- [Written task] Using the material that follows, output exactly the lines from the one containing "and where Trump" through the one containing "important’ people. What a farce!", with both ends kept.

- [Data excerpts]

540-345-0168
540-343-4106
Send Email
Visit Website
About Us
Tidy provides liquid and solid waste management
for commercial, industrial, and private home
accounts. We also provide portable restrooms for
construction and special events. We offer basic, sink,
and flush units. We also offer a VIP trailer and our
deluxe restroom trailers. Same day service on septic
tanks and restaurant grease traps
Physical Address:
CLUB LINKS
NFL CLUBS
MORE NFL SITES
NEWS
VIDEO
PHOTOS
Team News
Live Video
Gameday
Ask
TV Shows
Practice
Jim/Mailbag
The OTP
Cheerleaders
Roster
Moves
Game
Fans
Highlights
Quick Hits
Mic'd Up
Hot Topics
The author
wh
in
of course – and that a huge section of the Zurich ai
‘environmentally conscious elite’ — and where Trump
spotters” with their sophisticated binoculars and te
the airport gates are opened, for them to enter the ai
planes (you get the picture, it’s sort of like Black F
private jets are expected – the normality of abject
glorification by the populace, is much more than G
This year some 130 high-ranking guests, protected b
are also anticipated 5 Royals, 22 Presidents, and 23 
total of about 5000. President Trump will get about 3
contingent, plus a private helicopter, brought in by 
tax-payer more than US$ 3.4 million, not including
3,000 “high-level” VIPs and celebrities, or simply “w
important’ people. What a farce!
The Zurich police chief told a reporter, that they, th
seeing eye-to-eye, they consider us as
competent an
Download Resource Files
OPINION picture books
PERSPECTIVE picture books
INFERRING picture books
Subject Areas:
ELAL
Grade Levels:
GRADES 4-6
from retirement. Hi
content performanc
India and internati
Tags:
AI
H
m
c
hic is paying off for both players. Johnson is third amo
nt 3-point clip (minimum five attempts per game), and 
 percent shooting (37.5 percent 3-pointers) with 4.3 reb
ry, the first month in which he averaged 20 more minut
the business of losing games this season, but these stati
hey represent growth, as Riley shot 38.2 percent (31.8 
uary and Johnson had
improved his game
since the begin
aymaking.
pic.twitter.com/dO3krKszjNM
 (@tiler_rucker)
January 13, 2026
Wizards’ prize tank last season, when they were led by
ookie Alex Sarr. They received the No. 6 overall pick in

- [Response]
‘environmentally conscious elite’ — and where Trump
spotters” with their sophisticated binoculars and te
the airport gates are opened, for them to enter the ai
planes (you get the picture, it’s sort of like Black F
private jets are expected – the normality of abject
glorification by the populace, is much more than G
This year some 130 high-ranking guests, protected b
are also anticipated 5 Royals, 22 Presidents, and 23 
total of about 5000. President Trump will get about 3
contingent, plus a private helicopter, brought in by 
tax-payer more than US$ 3.4 million, not including
3,000 “high-level” VIPs and celebrities, or simply “w
important’ people. What a farce!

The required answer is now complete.